Мне кажется, странное явление десятикратного численного превосходства писателей над читателями объясняется атавизмом. Модный профессор Сергей Савельев объясняет, что в человеке ещё слишком много от обезьяны. Человек, как обезьяна, хочет доминировать над другими обезьянами. Он замечает, что тот, кто доминирует, – говорит (пишет), а остальные слушают (читают). Обезьяна в человеке решает: для того чтобы доминировать, я буду много писать (говорить), а читать (слушать) никого не буду. Так я стану самой доминирующей обезьяной. И пишет, пишет, пишет. Только ни над кем такая обезьяна не доминирует, так как её никто не читает. А она обижается: вон я сколько написала! Почему вы меня не признаёте доминирующей особью в вашем литературном стаде? Это и есть: графомания.
В культуре всё наоборот. Чтение и слушание – самые важные способы производства человеческого в человеке. Того человеческого, что превосходит и противостоит обезьянству. На Востоке говорят: тот хорошо умеет говорить, кто умеет хорошо слушать. Лев Толстой много писал. Но читал он ещё больше. Это закон. Экономический закон литературы.
Книги рождаются от книг. Написанные книги – от прочитанных книг. Конечно, важен и непосредственный человеческий опыт. Однако он играет роль вспомогательную. Главное – это книги, которые писатель прочёл, из которых он узнал, как и о чём можно и нужно писать. По-другому не бывает. Книги рождаются от книг, как люди от людей, а слоны от слонов. Меня всегда смущает то, что по сравнению со своими товарищами я сущий невежда. Захар Прилепин, Сергей Шаргунов, Андрей Аствацатуров, Роман Сенчин, Валерий Айрапетян прочли неимоверное количество книг, старых и новых, русских и зарубежных. Не только сами тексты им известны, но и обстоятельства их написания, и биографии авторов.

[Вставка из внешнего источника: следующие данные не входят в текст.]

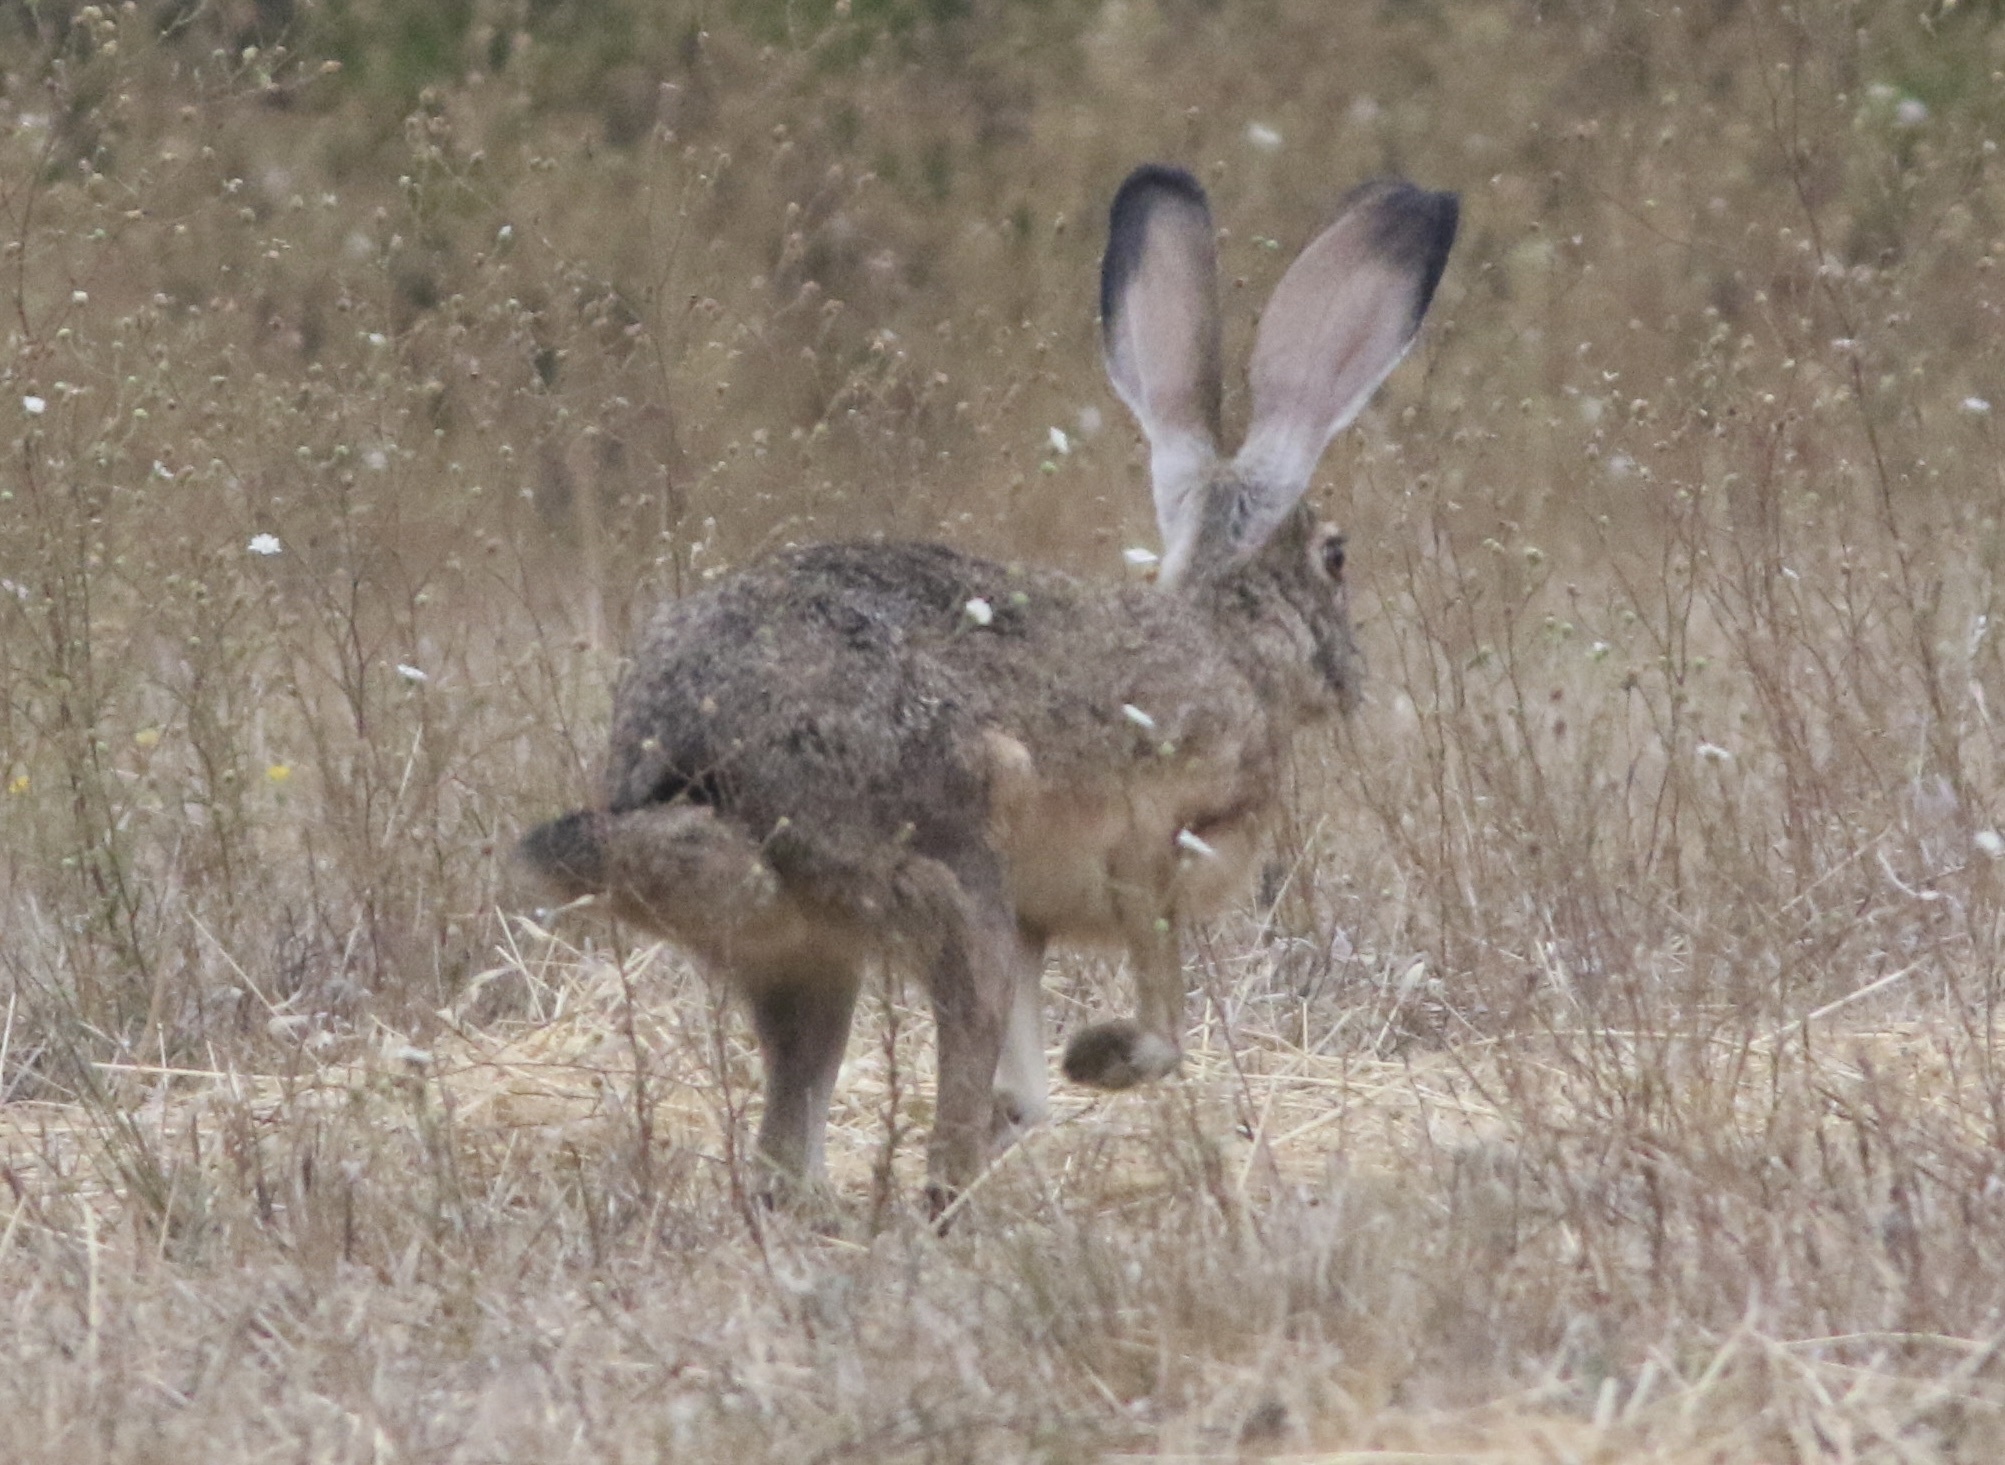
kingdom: Animalia
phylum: Chordata
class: Mammalia
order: Lagomorpha
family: Leporidae
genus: Lepus
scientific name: Lepus californicus
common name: Black-tailed jackrabbit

Недавно мы сидели в Париже в маленькой, заваленной книгами квартирке славистки Кристины Мейер, и Шаргунов что-то рассказывал: «…и вот, когда Валентин Катаев умер, в 1987 году…» – «В 1986-м», – заметил до того молчавший в кресле Сенчин. Они свободно переходили от одного автора к другому, от почвенников к эмигрантам и далее к французам, и всех читали, обо всех знали. Я чувствовал себя идиотом, не мог вставить ни слова. Добило меня, когда жена Шаргунова, восхитительная Толстая-младшая, бегло перечислила все романы Набокова, задавая какой-то вопрос Прилепину, который вступил с ней в спор. Я сказал хозяйке: можно я помогу убрать посуду? Хоть чем-то буду полезен. Но и в этом мне было отказано.

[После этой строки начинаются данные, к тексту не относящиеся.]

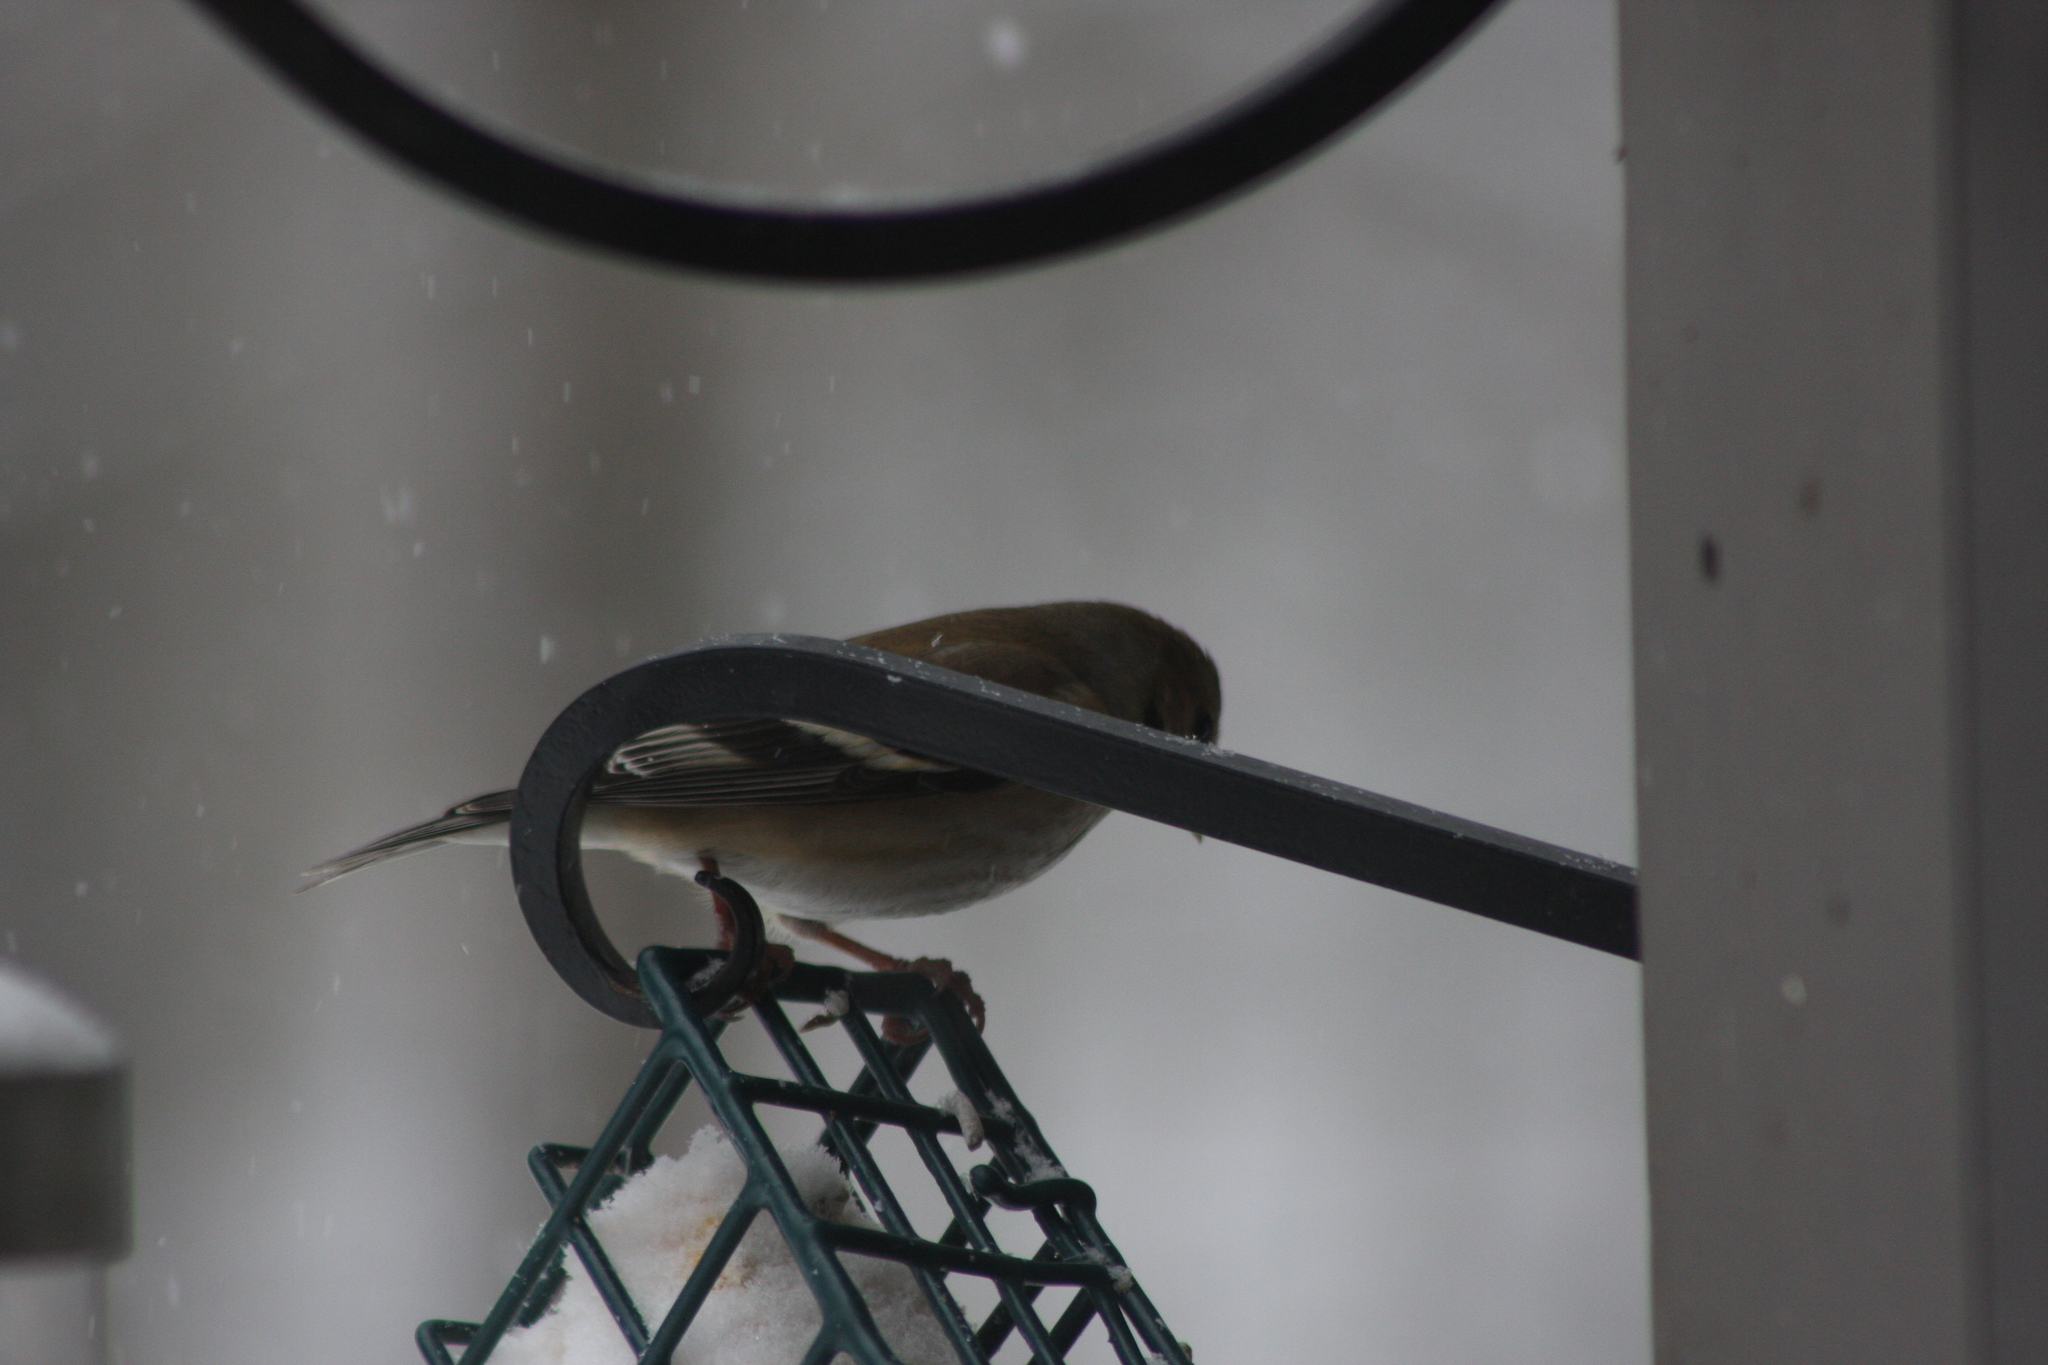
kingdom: Animalia
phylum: Chordata
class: Aves
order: Passeriformes
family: Fringillidae
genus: Spinus
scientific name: Spinus tristis
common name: American goldfinch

В своё оправдание могу сказать только то, что есть специфическая область литературы, в которой я более или менее начитан. Это индийский эпос, философия, а также древняя литература Европы. И антропологические штудии. Наверное, не все мои друзья прочитали «Махабхарату», «Рамаяну», «Бхагавата-пурану», упанишады, карики, Брахма-сутры, Старшую и Младшую Эдду или трактат Пьерджузеппе Скардильи о готах (готы – моя вторая любовь, после индусов). Но это не извиняет моего слабого знания русской литературы второй половины XX века, включая эмигрантскую, и зарубежной литературы. Ведь сам я сочиняю не сутры, а романы на русском языке. Я пытаюсь восполнить пробелы и читаю. И обязательно стараюсь прочесть за год хотя бы несколько книг своих современников. Иногда это сложно. И, пробравшись через главу-другую Михаила Тарковского я, на сон грядущий, чтобы успокоить ум и душу, снова беру в руки книжку с закорючками и разбираю сладчайший средневековый санскрит.